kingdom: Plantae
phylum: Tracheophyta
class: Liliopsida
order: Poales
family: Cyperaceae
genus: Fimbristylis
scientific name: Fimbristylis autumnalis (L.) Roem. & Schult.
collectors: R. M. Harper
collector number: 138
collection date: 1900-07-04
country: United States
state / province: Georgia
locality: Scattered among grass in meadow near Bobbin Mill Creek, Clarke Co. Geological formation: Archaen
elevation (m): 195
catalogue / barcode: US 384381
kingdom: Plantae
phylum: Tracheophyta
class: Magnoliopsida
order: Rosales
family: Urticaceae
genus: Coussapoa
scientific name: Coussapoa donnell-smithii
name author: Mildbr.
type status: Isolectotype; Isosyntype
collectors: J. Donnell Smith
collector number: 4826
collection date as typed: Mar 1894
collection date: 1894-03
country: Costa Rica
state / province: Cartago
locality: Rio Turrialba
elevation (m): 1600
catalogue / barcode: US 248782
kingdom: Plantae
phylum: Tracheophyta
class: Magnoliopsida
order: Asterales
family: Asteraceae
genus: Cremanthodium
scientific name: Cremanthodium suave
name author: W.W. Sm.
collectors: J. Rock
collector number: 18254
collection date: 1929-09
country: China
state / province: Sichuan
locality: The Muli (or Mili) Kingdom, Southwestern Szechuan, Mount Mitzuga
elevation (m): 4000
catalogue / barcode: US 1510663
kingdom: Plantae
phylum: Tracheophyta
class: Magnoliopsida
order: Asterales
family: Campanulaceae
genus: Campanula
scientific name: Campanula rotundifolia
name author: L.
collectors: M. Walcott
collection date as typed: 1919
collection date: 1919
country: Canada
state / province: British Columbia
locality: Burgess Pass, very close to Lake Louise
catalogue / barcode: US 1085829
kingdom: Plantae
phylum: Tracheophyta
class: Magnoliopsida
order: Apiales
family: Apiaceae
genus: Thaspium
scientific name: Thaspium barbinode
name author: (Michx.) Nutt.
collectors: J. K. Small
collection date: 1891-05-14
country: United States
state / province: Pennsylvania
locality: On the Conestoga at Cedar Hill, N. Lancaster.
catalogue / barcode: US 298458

== == ==

→ **What the task requires**:
Copy out every line of all the entries above, keeping each one unchanged.

→ **Exercise answer**:
kingdom: Plantae
phylum: Tracheophyta
class: Liliopsida
order: Poales
family: Cyperaceae
genus: Fimbristylis
scientific name: Fimbristylis autumnalis (L.) Roem. & Schult.
collectors: R. M. Harper
collector number: 138
collection date: 1900-07-04
country: United States
state / province: Georgia
locality: Scattered among grass in meadow near Bobbin Mill Creek, Clarke Co. Geological formation: Archaen
elevation (m): 195
catalogue / barcode: US 384381
kingdom: Plantae
phylum: Tracheophyta
class: Magnoliopsida
order: Rosales
family: Urticaceae
genus: Coussapoa
scientific name: Coussapoa donnell-smithii
name author: Mildbr.
type status: Isolectotype; Isosyntype
collectors: J. Donnell Smith
collector number: 4826
collection date as typed: Mar 1894
collection date: 1894-03
country: Costa Rica
state / province: Cartago
locality: Rio Turrialba
elevation (m): 1600
catalogue / barcode: US 248782
kingdom: Plantae
phylum: Tracheophyta
class: Magnoliopsida
order: Asterales
family: Asteraceae
genus: Cremanthodium
scientific name: Cremanthodium suave
name author: W.W. Sm.
collectors: J. Rock
collector number: 18254
collection date: 1929-09
country: China
state / province: Sichuan
locality: The Muli (or Mili) Kingdom, Southwestern Szechuan, Mount Mitzuga
elevation (m): 4000
catalogue / barcode: US 1510663
kingdom: Plantae
phylum: Tracheophyta
class: Magnoliopsida
order: Asterales
family: Campanulaceae
genus: Campanula
scientific name: Campanula rotundifolia
name author: L.
collectors: M. Walcott
collection date as typed: 1919
collection date: 1919
country: Canada
state / province: British Columbia
locality: Burgess Pass, very close to Lake Louise
catalogue / barcode: US 1085829
kingdom: Plantae
phylum: Tracheophyta
class: Magnoliopsida
order: Apiales
family: Apiaceae
genus: Thaspium
scientific name: Thaspium barbinode
name author: (Michx.) Nutt.
collectors: J. K. Small
collection date: 1891-05-14
country: United States
state / province: Pennsylvania
locality: On the Conestoga at Cedar Hill, N. Lancaster.
catalogue / barcode: US 298458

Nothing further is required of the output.